While there’s no universally accepted definition, the ‘metaverse’ is broadly defined as a network of 3D virtual spaces where users can socialise, play and work, and some envision it as a successor to the mobile internet.
Companies such as Sony, Epic, Lego, Meta, Krafton, Bandai Namco and Microsoft are all planning their own takes on the concept.
When asked about the concept in a new video interview with GamesIndustry.biz, Take-Two‘s Zelnick said he was sceptical of anyone “investing behind buzzwords” and argued that his company already had its own metaverses in games such as GTA Online.
“I’m always sceptical about buzzwords because they mean different things to different people, and people investing behind buzzwords probably don’t end up having great results,” Zelnick said.
“I’m not sceptical at all about huge, interactive, dynamic, entertaining worlds because our company is responsible for housing, minimally, three of them,” he replied. “The biggest on Earth, Grand Theft Auto Online, and Red Dead Redemption Online and then NBA 2K online, and others to come.
“So I’m a dyed-in-the-wool believer that people will go to digital worlds to be entertained, and if you offer a super entertaining experience I think people will flock to it.
“I think where my scepticism lies is every company suddenly believing that by saying the word ‘metaverse’ adjacent to their company’s business strategy, that means that somehow they’ll be transformed and nirvana is around the corner, and naturally that’s not the case.”
Zelnick pointed out that he’s particularly suspicious of blockchain-based metaverses, adding: “Entertaining people is really hard, building hip properties is incredibly hard. It costs a lot of money, it takes a lot of time and there’s a massive amount of risk to it.
“So when a company that didn’t exist two years ago launches with a white paper, a blockchain-based metaverse and sells hundreds of millions of dollars of digital real estate in a two-day period, sure, I’m a little sceptical.
“Because I have a healthy respect for how hard it is to entertain people within that real estate, and in the absence of giving people a reason to visit, I don’t know why the real estate has any value.
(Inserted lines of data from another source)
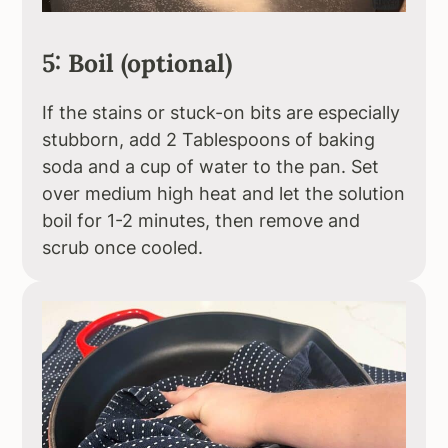
5: Boil (optional)
If the stains or stuck-on bits are especially
stubborn, add 2 Tablespoons of baking
soda and a cup of water to the pan. Set
over medium high heat and let the solution
boil for 1-2 minutes, then remove and
scrub once cooled.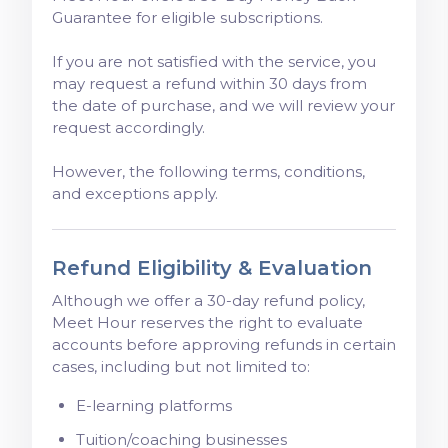
Guarantee for eligible subscriptions.
If you are not satisfied with the service, you
may request a refund within 30 days from
the date of purchase, and we will review your
request accordingly.
However, the following terms, conditions,
and exceptions apply.
Refund Eligibility & Evaluation
Although we offer a 30-day refund policy,
Meet Hour reserves the right to evaluate
accounts before approving refunds in certain
cases, including but not limited to:
E-learning platforms
Tuition/coaching businesses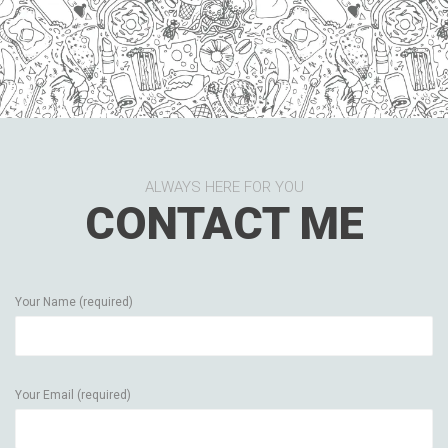
ALWAYS HERE FOR YOU
CONTACT ME
Your Name (required)
Your Email (required)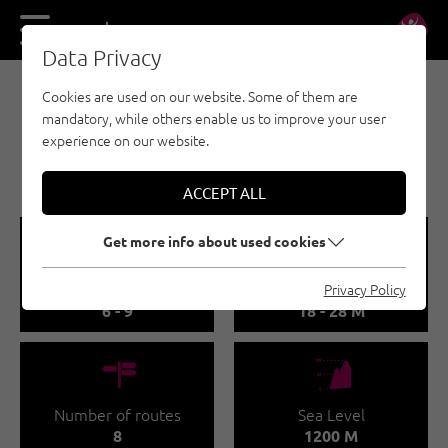
DE
EN
Data Privacy
Cookies are used on our website. Some of them are
SPORT CLIMBING - MAYRHOFEN-HIPPACH
mandatory, while others enable us to improve your user
GRISCHLMÜHLE
experience on our website.
CLIMBING AREA
ACCEPT ALL
🞽
🔹
Get more info about used cookies
Difficulty
Route length
Privacy Policy
6 - 9
18 - 28 M
🍫
🞱
Number of routes
Sea Level
8
1200 M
And that seems to have been lost in the shuffle.
“But of course, ultimately, all speculations end – the question is not whether, the question is when, and when lots of money is being thrown at a word, and there is some of that happening, you can probably guess how it’s going to end for a lot of people, and I think the answer is ‘not well’.”
Zelnick later clarified that he wasn’t saying that every metaverse will fail, simply that it’s no guarantee of success. He equated the situation with the dot-com boom of the late ’90s, pointing out that while it led to a number of huge success stories like Meta, Google and Amazon, “a lot of companies failed” too.
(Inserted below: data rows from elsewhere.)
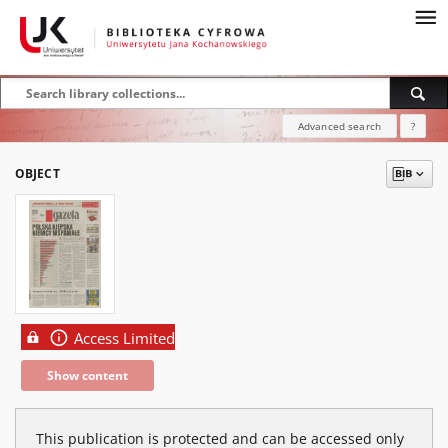
Advanced search
?
OBJECT
Access Limited
Show content
This publication is protected and can be accessed only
“It would be an overstatement to say that nothing will succeed that’s focused on building a new, massive digital experience,” he explained. “Of course I believe there will be numerous successes and hopefully we’re among a continuing group of companies that will succeed.
“But there will be failures as well, and just calling something a ‘metaverse’ or ‘metaverse-adjacent’ is no guarantee that value will be created. In the absence of creating value for the consumer, there’s nothing there.”